Mr Lazarescu And The Truth

More LFF highlights


by Willow Green |
Published on

Another night, another parade of the world's most talented filmmakers at the Times Bfi London Film Festival, and last night was the turn of two critical favourites. First through the doors, in to introduce his film The Death Of Mr Lazarescu, was Romanian filmmaker Cristi Puiu.

On one level the film is simply about the disarray of the health system in Puiu's home city of Bucharest, but the director's overall intention is to make six films about love – or the lack of it. In this first instalment, it's about love for your fellow man. Shot very economically, it follows one man through the last hours of his life, as he tries to seek treatment for pains in his head. Much of the film was shot on location, sometimes in functioning hospitals. "Yeah, the CT scan scene, and some others were filmed in an actual hospital. These take up about twenty minutes of screen time in the finished cut. Sometimes we had to stop when an emergency was coming – we didn't want to interfere in any way."

Most of the film was also shot at night – something we assumed would be to budgetary restrictions, but we were mistaken. "No, nothing to do with the budget, and a lot to do with the sound. Because I shoot a lot with direct sound – I'm not very good at faking it, and the city at night has a very special sound. So the story was always happening during the night. The other reason was that I wanted to have the actors naturally tired, to be in this state of fatigue.

Given the challenges of making such heavy material, is he keen to jump straight back in again? It would seem so. " I wrote the synopsis of all six films in 2003, so they are there. We'll develop them; some of them need to be refined, but they are there. I'd like to continue with them, but in cinema, you are forced to think in terms of money, and if you don't find money, you have to find luck. With this film, I was lucky. It's a long film, but it was well received by the critics, so maybe I will be in good stead for the second one? But I'm really afraid, because expectations are really high!"

Only minutes after Cristi had gone inside to introduce his film, Canadian arthouse powerhouse Atom Egoyan arrived, ready to share with a London audience his latest thriller Where The Truth Lies. And audiences might be surprised by the turn he has taken towards conventional genre filmmaking. "The moment that I decided to tell the story, I realised that the scale of it had to be different, and that a number of films that were an essential part of my cinematic upbringing that I hadn't really had the opportunity to homage to," Egoyan explained. "I wasn't aware necessarily of it being a bigger film, rather that I needed a certain type of canvas in order to make it convincing.

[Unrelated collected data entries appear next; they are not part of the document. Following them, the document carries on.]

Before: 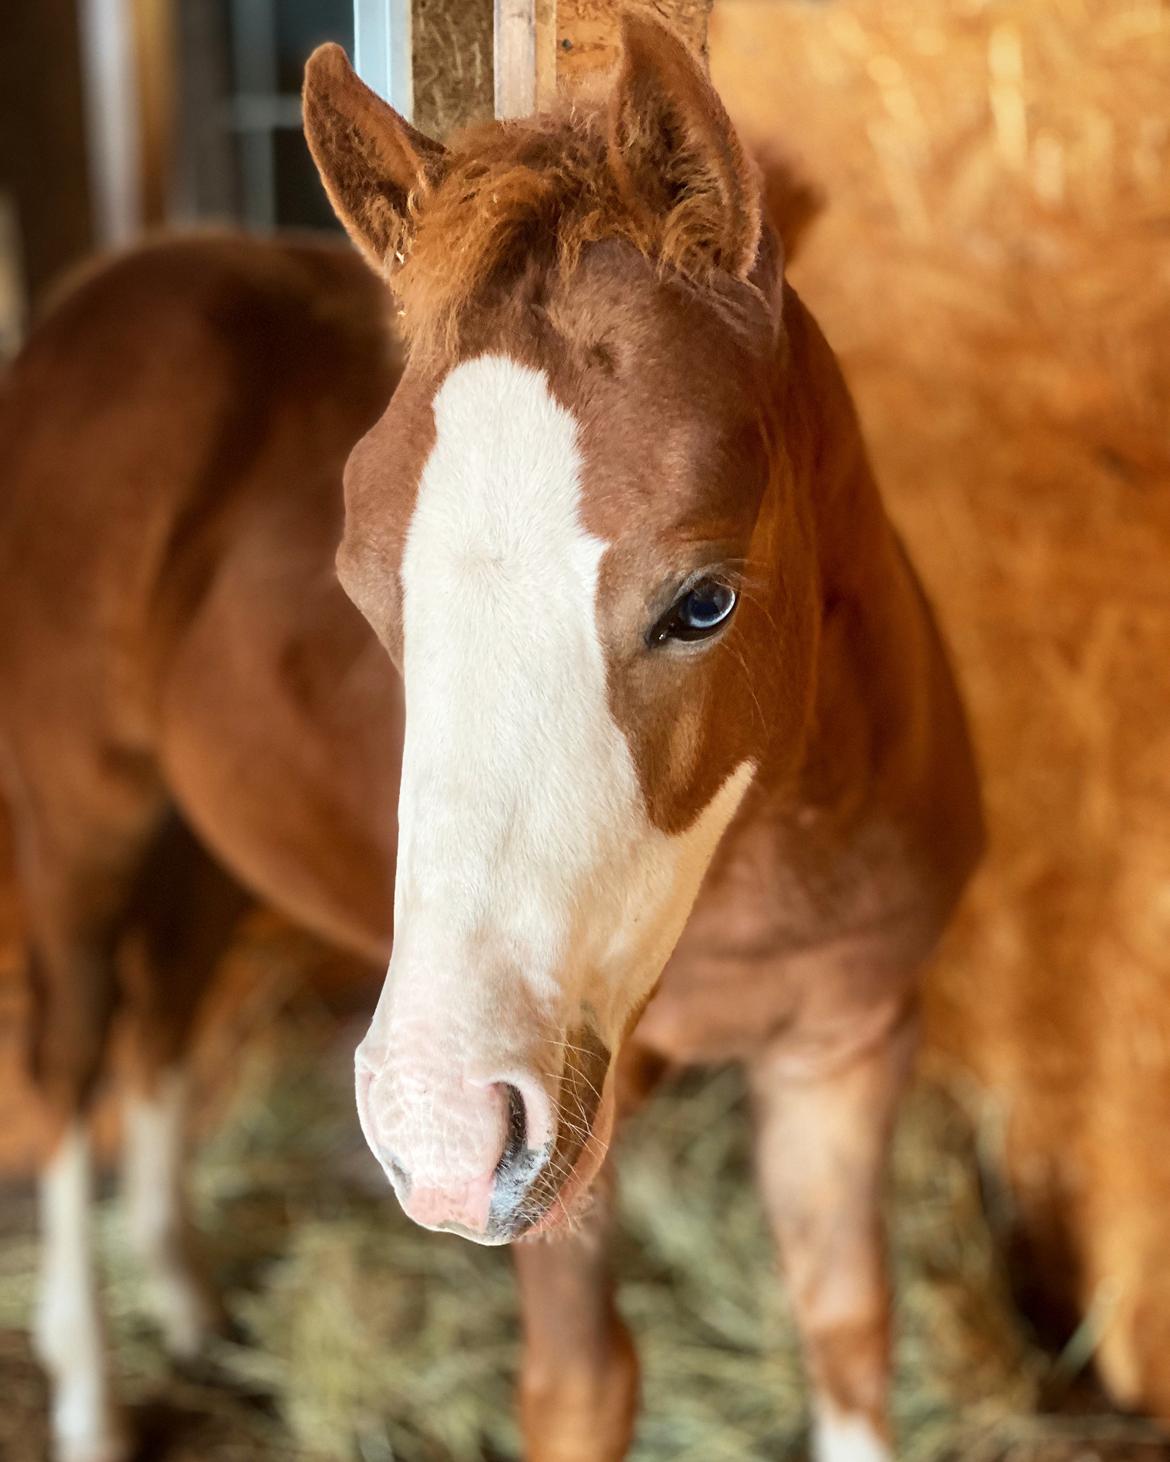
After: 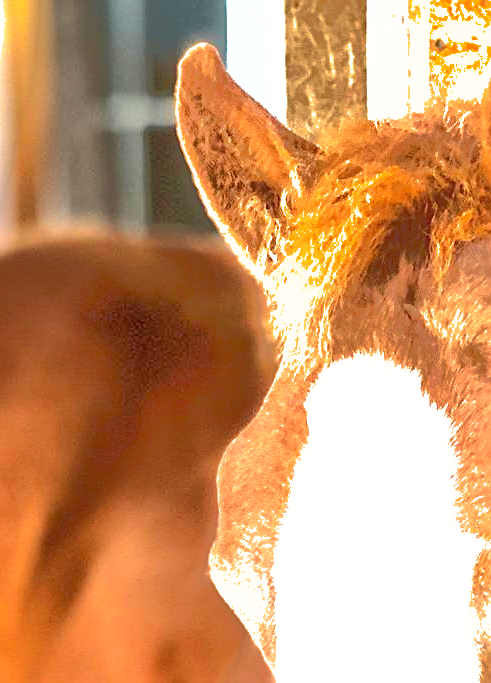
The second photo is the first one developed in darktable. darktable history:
tone equalizer: -7 EV -0.635 EV, -6 EV 0.987 EV, -5 EV -0.448 EV, -4 EV 0.461 EV, -3 EV 0.417 EV, -2 EV 0.164 EV, -1 EV -0.136 EV, +0 EV -0.41 EV
sharpen: on, module defaults
shadows and highlights: highlights color adjustment 89.17%
crop and rotate: left 10.882%, top 0.06%, right 47.07%, bottom 53.176%
exposure: black level correction 0, exposure 2.158 EV, compensate highlight preservation false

And it also needed to have a certain pace, as well. You had to believe that you were in the world that they were talking about."

The first obvious difference for those familiar with the director's sparse, enticingly cryptic work, is the addition of voice over – and plenty of it. "Yeah, but the narration is in itself suspect… I'd come to realise that some of my favourite films have narration, and in my memory they didn't seem to. These films like Double Indemnity, or again Sunset Boulevard, where you have two sort of shifting narrative positions. Voiceover to me is very challenging, and I think that often it's used to explain things or to render the obvious, but in this case, it's essential to the psychological construction of the piece, because people, while they're telling us something, are not necessarily telling us what's going on, and we have to connect the dots."

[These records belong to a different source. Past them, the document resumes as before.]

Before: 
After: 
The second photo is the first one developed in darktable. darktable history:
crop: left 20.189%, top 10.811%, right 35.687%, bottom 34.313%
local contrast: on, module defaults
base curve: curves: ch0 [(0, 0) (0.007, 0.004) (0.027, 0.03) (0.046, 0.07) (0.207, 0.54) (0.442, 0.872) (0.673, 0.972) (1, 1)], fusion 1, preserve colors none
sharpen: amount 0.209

The film suffered a minor setback in the US recently, being slapped with an NC17 rating. "It was just because of the sexual nature of the material that we had a lot of problems with the censor board in the States, but that's rapidly falling behind, so I don't think it's going to be a problem anywhere else. And it's an odd film, I'm realising, because it has commercial draws, but it is quite demanding as well. I love the way it's being marketed here, which is the poster, because it seems to be much more in-keeping with the tone of the film. I think that in North America we were playing it as a film noir, which probably is more esoteric."

For the fans of Kevin Bacon, Colin Firth and Alison Lohman who missed out on a seat to last night's screening, Where The Truth Lies is currently scheduled for a UK release from December 2nd.